Generally, working capital is defined as the current assets while the net working capital is described as the current assets minus the current liabilities. Therefore, a working capital policy identifies with the decisions related to level of current assets, means of financing the current assets. However, the working capital management is defined as the decisions as well as the activities undertaken by a firm for efficient management of the components of the current assets. Moreover, short-term financing and current asset management form the two basic components of working capital. It is extremely difficult for a firm to be profitable and efficient if it lacks a sound working capital policy.

Statements related to the cost, risk-bearing capacity and flexibility of short-term debt as opposed to the long-term debt is decided by the type of short-term credit which is actually utilized. The short-term credit refers to liability scheduled to be repaid within a year’s period. Short-term assets normally include advances, loans, inventories, bank balance, cash, debtors and investments. The key components of the current liabilities are bank overdrafts and trade creditors.

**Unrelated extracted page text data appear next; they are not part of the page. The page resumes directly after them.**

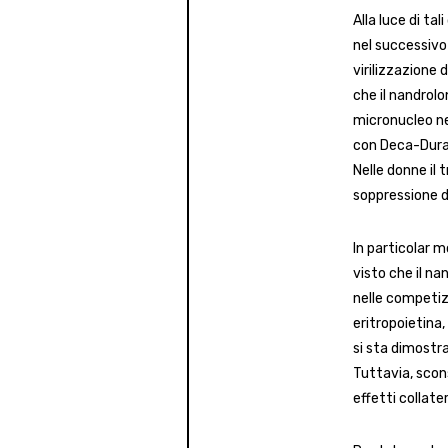
Alla luce di ta
nel successivo 
virilizzazione 
che il nandrolo
micronucleo ne
con Deca-Durab
Nelle donne il
soppressione d
In particolar 
visto che il n
nelle competizi
eritropoietina
si sta dimostra
Tuttavia, scon
effetti collater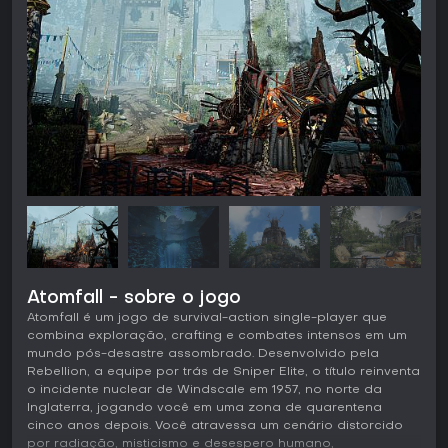
Atomfall - sobre o jogo
Atomfall é um jogo de survival-action single-player que
combina exploração, crafting e combates intensos em um
mundo pós-desastre assombrado. Desenvolvido pela
Rebellion, a equipe por trás de Sniper Elite, o título reinventa
o incidente nuclear de Windscale em 1957, no norte da
Inglaterra, jogando você em uma zona de quarentena
cinco anos depois. Você atravessa um cenário distorcido
por radiação, misticismo e desespero humano,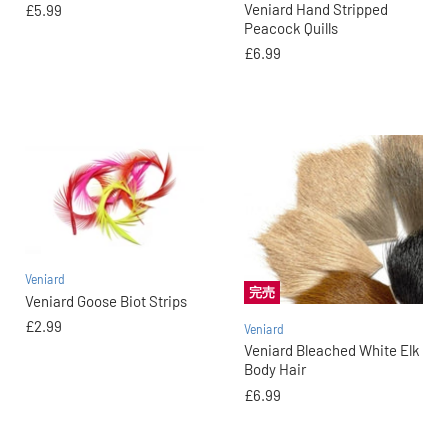
Veniard Hand Stripped
£5.99
Peacock Quills
£6.99
Veniard
完売
Veniard Goose Biot Strips
£2.99
Veniard
Veniard Bleached White Elk
Body Hair
£6.99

Generally, organizations concentrate on issues related to cash, supply chain and accounts payable. However, external factors such as the business and legal environment, or the internal mechanisms such as information systems and organization structure can also have a significant impact on its working capital.

Proper cash flow forecasting is the necessity of efficient working capital management. It should also consider the impact of unanticipated events, losses of a key customer, the action of competitors and effect of unexpected demands. Therefore, contingency plans are essential to offset such events. Secondly, addressing to working capital’s issue on a wider range i.e. taking corporate world as the basis offers a few advantages. The cash generated at a particular location could be used at another location. This can be made possible with the help of well-organized banking channels, access to information, good association between billing and production, internal systems for movement of cash and efficient treasury practices.

Useful procedures for dispute management with regard to the customers would also be helpful in the long run. Moreover, an innovative approach which combines financial and operational skills and a broader view of operations of the company would be valuable in identification and implementation of strategies which enable in generating cash on a short-term basis.

Working capital management remains the most important benchmark for measuring the financial and operational efficiency of a company. Therefore, efforts must be made for improving the working capital position of a company.